His work often delves into areas considered too vulgar for other Marxist academics to dirty their hands with. The established left commonly write these subjects off as “bourgeois distraction” at the best of times, preferring instead the safety of the academic enclave, or engage with them as a token gesture at worst, with ‘working man speak’ in their papers mirroring the Mockney of Chas and Dave. Yet cinema, sport, music, comedy, these contain ample opportunities to challenge the economic system that is the base of these aspects of civil society – and to do so on a level millions of people can relate to.

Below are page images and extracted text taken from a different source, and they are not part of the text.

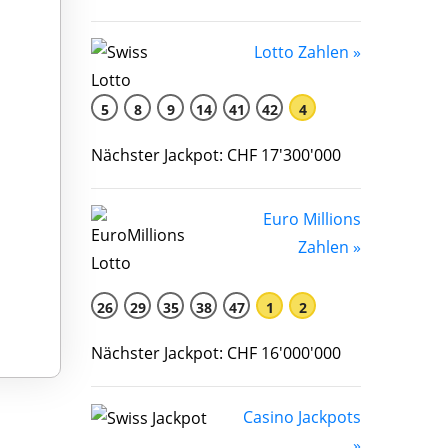
Lotto Zahlen »
5
8
9
14
41
42
4
Nächster Jackpot: CHF 17'300'000
Euro Millions
Zahlen »
26
29
35
38
47
1
2
Nächster Jackpot: CHF 16'000'000
Casino Jackpots
»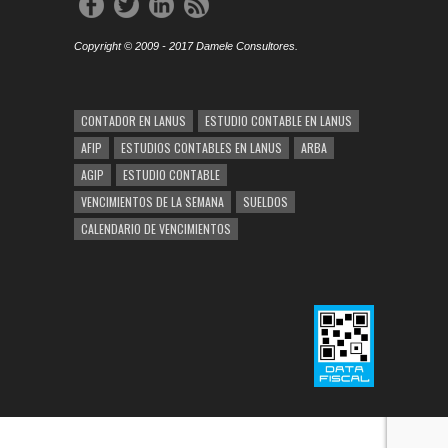
Copyright © 2009 - 2017 Damele Consultores.
CONTADOR EN LANUS
ESTUDIO CONTABLE EN LANUS
AFIP
ESTUDIOS CONTABLES EN LANUS
ARBA
AGIP
ESTUDIO CONTABLE
VENCIMIENTOS DE LA SEMANA
SUELDOS
CALENDARIO DE VENCIMIENTOS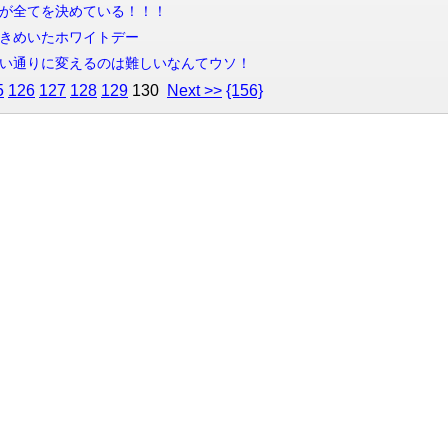
心や気分が全てを決めている！！！
最高にときめいたホワイトデー
 人生を思い通りに変えるのは難しいなんてウソ！
5
126
127
128
129
130
Next >>
{156}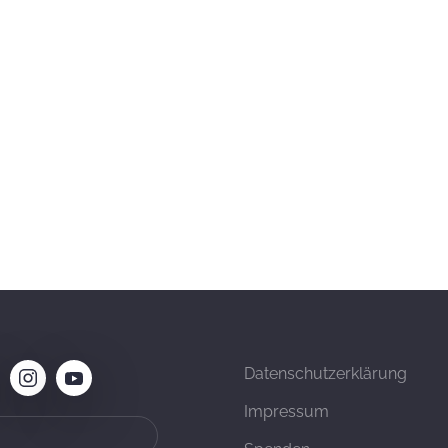
Datenschutzerklärung
Impressum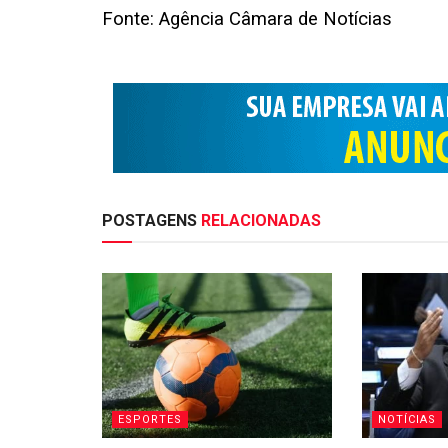
Fonte: Agência Câmara de Notícias
POSTAGENS
RELACIONADAS
ESPORTES
NOTÍCIAS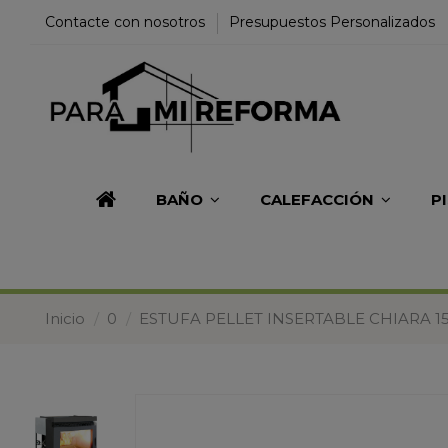
Contacte con nosotros
Presupuestos Personalizados
BAÑO
CALEFACCIÓN
P
Inicio
0
ESTUFA PELLET INSERTABLE CHIARA 1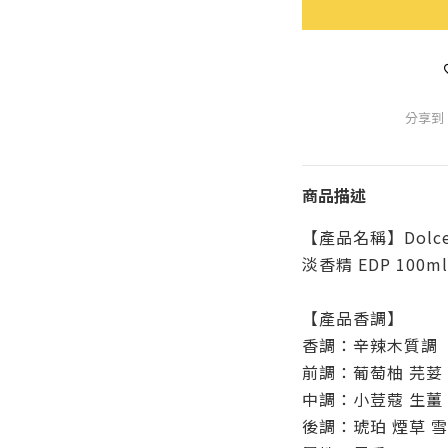
分享到
商品描述
【產品名稱】Dolce 
淡香精 EDP 100ml
【產品香調】
香調：辛辣木質調
前調：葡萄柚 芫荽
中調：小荳蔻 生薑
後調：琥珀 煙草 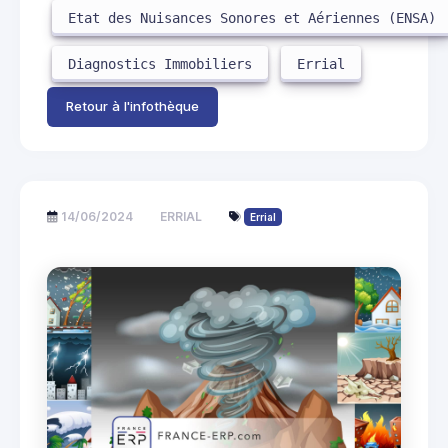
Etat des Nuisances Sonores et Aériennes (ENSA)
Diagnostics Immobiliers
Errial
Retour à l'infothèque
14/06/2024
ERRIAL
Errial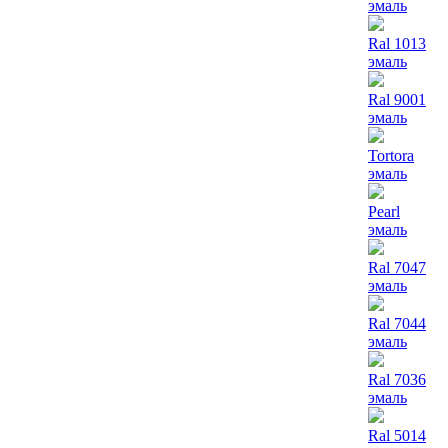
эмаль
Ral 1013
эмаль
Ral 9001
эмаль
Tortora
эмаль
Pearl
эмаль
Ral 7047
эмаль
Ral 7044
эмаль
Ral 7036
эмаль
Ral 5014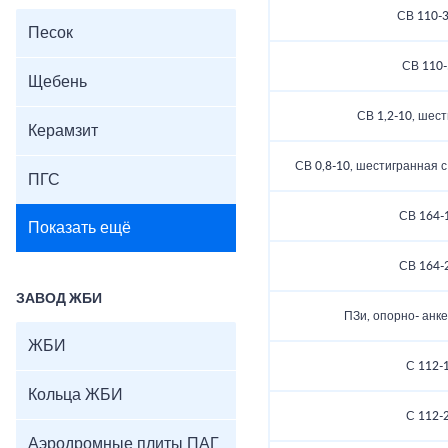
СВ 110-3
Песок
СВ 110-
Щебень
СВ 1,2-10, шес
Керамзит
СВ 0,8-10, шестигранная 
ПГС
СВ 164-
Показать ещё
СВ 164-
ЗАВОД ЖБИ
ПЗи, опорно- анк
ЖБИ
С 112-
Кольца ЖБИ
С 112-
Аэродромные плиты ПАГ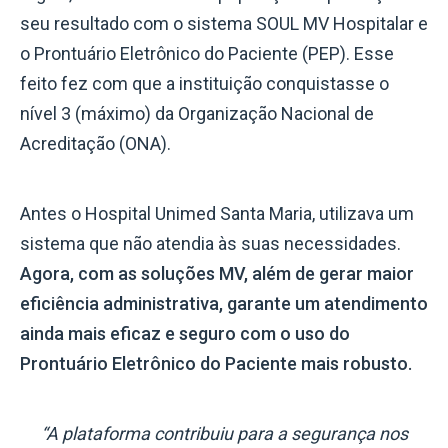
seu resultado com o sistema SOUL MV Hospitalar e
o Prontuário Eletrônico do Paciente (PEP). Esse
feito fez com que a instituição conquistasse o
nível 3 (máximo) da Organização Nacional de
Acreditação (ONA).
Antes o Hospital Unimed Santa Maria, utilizava um
sistema que não atendia às suas necessidades.
Agora, com as soluções MV, além de gerar maior
eficiência administrativa, garante um atendimento
ainda mais eficaz e seguro com o uso do
Prontuário Eletrônico do Paciente mais robusto.
“A plataforma contribuiu para a segurança nos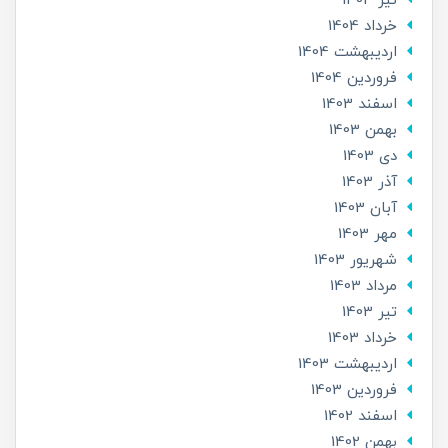
تير 1404
خرداد 1404
ارديبهشت 1404
فروردین 1404
اسفند 1403
بهمن 1403
دی 1403
آذر 1403
آبان 1403
مهر 1403
شهریور 1403
مرداد 1403
تير 1403
خرداد 1403
ارديبهشت 1403
فروردین 1403
اسفند 1402
بهمن 1402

What Žižek shows us, is that things like cinema do embody many ideological myths that we are brought up within capitalism thinking to be natural occurrences, to be ‘reality’. Obviously it is not enough to simply point to the fallacies before you expect revolution. However, lefties the world over should be engaging with and analysing mass entertainment rather than avoiding it! Because when they do, it becomes a tool to show these constructs for what they are – no more natural than the fictions flickering across a screen. From there, anything can be challenged.